Search the material below for the string "this". Return every line that holds it.

» **DATA PROVIDED**:
• • • •

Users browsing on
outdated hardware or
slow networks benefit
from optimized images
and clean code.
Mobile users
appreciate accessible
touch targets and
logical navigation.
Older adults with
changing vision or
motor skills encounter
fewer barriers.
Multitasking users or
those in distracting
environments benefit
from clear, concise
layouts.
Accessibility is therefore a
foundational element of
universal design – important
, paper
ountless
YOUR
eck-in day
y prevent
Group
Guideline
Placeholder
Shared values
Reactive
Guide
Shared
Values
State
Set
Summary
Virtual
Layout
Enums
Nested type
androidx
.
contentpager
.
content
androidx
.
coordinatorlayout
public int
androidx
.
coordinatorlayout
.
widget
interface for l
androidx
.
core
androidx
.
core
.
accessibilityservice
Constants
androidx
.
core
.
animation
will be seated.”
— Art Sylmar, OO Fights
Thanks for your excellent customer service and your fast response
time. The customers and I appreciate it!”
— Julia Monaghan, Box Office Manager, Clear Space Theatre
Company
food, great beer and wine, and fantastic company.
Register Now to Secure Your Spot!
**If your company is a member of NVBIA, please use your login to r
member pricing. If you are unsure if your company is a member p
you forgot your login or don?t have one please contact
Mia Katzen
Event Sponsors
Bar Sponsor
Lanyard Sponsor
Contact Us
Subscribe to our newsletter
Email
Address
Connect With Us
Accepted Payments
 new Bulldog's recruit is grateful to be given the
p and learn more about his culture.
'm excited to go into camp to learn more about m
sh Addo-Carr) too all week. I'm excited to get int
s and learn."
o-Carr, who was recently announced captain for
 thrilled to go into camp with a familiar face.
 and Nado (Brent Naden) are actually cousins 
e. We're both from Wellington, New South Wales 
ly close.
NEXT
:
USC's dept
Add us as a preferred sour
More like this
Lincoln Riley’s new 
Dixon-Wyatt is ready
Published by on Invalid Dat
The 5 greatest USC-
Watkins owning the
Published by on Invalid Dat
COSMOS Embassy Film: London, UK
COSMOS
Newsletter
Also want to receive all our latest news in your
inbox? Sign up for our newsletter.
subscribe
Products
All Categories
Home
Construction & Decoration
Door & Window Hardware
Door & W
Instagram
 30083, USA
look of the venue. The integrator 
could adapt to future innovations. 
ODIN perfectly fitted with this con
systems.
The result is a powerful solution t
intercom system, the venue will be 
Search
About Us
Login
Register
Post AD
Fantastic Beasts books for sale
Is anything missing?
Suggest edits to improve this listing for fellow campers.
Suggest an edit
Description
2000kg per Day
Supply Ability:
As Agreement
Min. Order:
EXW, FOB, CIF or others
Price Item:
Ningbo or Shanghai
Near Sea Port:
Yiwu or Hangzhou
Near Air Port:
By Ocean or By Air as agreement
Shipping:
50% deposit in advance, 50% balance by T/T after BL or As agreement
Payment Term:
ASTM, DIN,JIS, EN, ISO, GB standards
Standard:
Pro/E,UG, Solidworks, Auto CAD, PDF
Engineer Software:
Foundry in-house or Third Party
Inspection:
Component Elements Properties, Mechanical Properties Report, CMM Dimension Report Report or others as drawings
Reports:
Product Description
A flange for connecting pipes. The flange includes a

• • • •

» **EXERCISE ANSWER**:
More like this
ODIN perfectly fitted with this con
Suggest edits to improve this listing for fellow campers.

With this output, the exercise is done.